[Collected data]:
↓↓↓
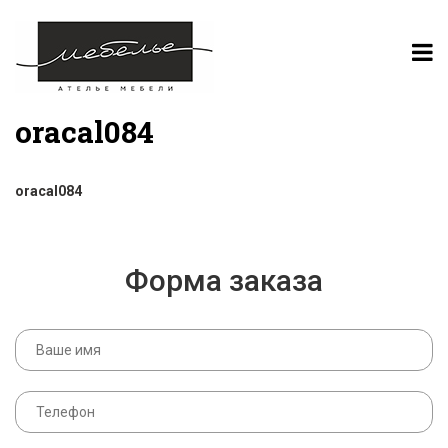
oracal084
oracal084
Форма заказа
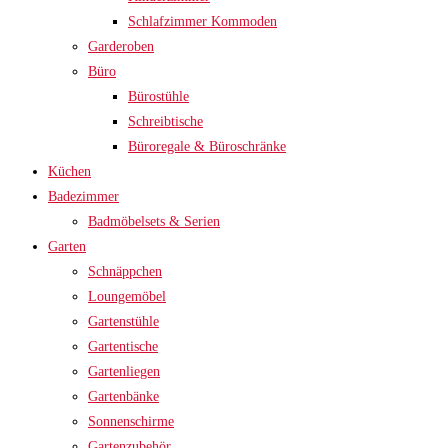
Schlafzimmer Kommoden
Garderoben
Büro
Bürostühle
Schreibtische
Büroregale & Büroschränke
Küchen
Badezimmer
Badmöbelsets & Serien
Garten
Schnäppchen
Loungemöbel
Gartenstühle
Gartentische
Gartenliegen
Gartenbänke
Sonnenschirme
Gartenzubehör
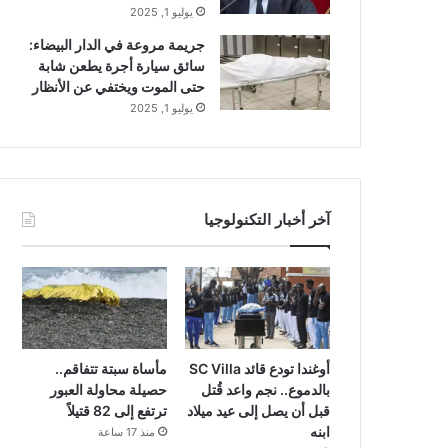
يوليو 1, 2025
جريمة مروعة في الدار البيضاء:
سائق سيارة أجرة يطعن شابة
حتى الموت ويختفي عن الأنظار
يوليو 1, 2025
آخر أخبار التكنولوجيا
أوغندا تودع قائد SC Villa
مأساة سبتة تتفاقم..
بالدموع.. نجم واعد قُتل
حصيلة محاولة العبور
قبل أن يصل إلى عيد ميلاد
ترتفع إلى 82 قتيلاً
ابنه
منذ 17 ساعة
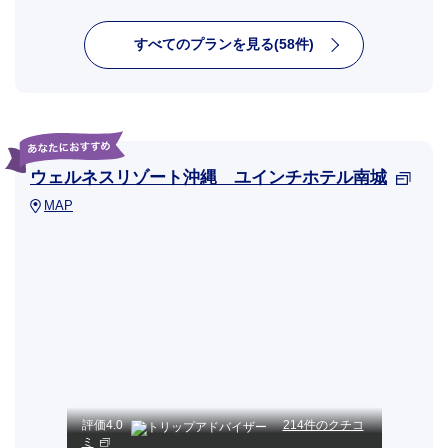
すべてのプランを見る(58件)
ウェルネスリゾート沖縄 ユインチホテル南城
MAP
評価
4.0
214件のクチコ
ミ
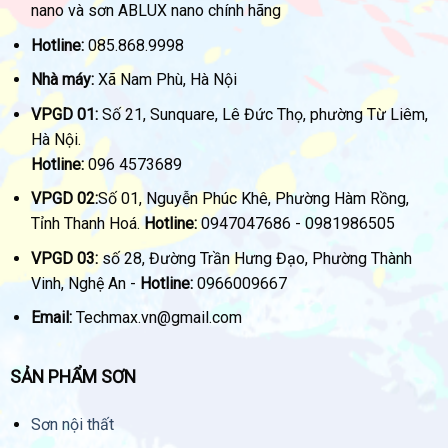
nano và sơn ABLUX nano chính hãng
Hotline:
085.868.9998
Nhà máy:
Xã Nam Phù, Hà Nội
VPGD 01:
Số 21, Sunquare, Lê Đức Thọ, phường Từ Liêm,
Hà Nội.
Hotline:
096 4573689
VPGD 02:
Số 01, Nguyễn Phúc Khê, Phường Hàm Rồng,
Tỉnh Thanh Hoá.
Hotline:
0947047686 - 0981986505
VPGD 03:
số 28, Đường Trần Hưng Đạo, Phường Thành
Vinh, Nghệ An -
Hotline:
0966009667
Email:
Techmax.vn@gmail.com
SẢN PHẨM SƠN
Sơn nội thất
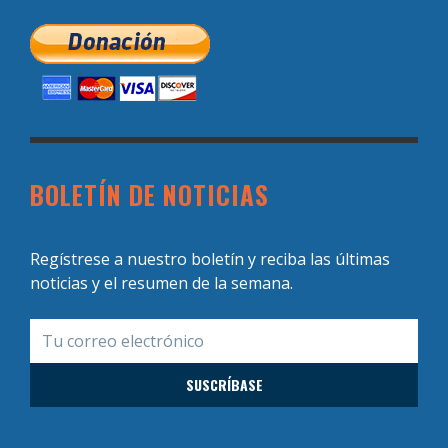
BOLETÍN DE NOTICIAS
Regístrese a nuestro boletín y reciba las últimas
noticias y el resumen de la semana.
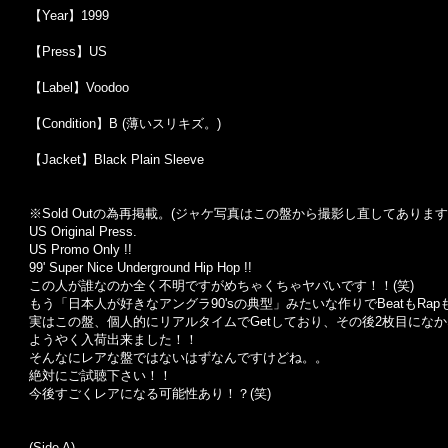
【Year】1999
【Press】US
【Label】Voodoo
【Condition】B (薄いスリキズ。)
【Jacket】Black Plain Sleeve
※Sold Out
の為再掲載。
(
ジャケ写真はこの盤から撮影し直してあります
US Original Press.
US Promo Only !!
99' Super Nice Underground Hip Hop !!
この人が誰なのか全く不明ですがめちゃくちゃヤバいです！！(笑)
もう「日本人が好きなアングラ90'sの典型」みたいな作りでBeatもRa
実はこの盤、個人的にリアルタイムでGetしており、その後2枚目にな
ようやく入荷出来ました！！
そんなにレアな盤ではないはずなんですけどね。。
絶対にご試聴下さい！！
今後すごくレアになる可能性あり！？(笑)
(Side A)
↑↑↑
↓↓↓
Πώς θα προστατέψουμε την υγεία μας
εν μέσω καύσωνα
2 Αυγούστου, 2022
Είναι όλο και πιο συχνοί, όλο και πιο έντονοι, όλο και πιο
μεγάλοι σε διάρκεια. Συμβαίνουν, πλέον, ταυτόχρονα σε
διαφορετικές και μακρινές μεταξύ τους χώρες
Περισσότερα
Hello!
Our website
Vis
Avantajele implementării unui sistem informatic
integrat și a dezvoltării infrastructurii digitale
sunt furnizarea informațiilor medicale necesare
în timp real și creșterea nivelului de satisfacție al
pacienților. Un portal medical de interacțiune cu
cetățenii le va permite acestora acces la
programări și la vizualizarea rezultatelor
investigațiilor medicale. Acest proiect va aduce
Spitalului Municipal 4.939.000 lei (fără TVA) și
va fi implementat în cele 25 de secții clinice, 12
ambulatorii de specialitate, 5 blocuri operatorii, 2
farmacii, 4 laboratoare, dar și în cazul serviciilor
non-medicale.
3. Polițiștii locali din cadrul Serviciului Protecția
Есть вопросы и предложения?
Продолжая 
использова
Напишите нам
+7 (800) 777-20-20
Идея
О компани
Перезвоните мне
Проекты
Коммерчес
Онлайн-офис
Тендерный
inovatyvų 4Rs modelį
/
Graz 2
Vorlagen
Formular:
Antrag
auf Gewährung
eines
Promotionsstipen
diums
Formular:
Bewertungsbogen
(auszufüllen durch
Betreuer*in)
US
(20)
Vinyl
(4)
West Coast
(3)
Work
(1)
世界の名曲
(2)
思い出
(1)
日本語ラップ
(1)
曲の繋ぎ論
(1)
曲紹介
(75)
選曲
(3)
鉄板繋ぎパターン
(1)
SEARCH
↑↑↑
↓↓↓
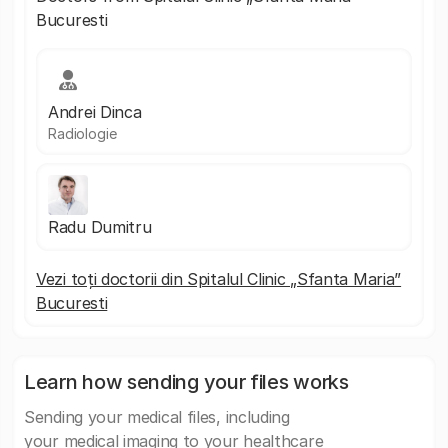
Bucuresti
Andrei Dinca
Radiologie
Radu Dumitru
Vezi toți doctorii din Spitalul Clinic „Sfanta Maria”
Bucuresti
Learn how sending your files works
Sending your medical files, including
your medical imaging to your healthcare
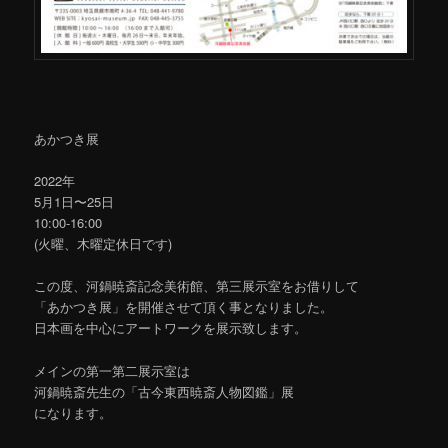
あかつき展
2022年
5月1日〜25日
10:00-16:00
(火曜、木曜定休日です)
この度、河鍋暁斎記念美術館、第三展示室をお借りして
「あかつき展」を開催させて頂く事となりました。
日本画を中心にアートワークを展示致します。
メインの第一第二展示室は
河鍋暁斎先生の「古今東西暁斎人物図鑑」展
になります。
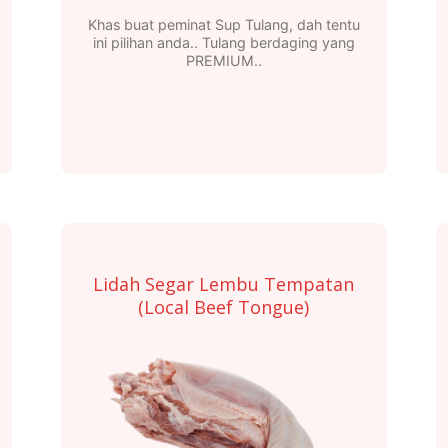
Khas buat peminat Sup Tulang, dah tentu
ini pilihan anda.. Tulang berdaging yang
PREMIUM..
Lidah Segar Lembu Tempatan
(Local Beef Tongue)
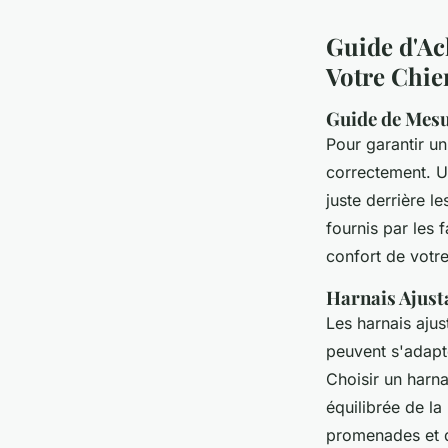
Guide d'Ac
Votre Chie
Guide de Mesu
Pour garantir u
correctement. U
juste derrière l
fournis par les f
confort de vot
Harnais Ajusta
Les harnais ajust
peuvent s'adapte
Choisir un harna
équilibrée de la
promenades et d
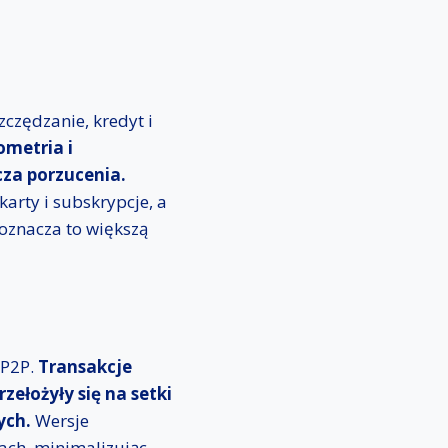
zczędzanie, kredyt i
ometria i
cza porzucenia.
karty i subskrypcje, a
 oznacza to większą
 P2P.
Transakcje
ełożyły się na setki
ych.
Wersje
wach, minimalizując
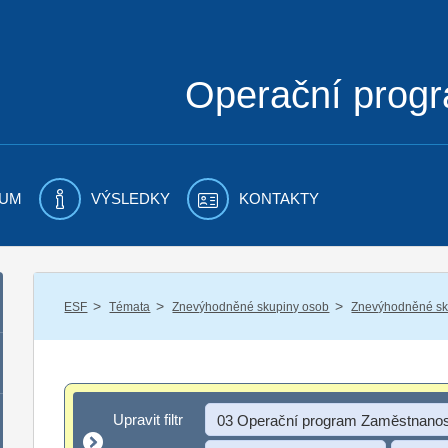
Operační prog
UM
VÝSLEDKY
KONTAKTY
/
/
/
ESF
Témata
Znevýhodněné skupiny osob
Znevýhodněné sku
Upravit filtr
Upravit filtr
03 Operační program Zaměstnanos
↑↑↑
[INSTRUCTIONS FOR THE TASK]:
Where does the word "your" occur in the data? Copy every line that has it.

[ANSWER AREA]:
Learn how sending your files works
Sending your medical files, including
your medical imaging to your healthcare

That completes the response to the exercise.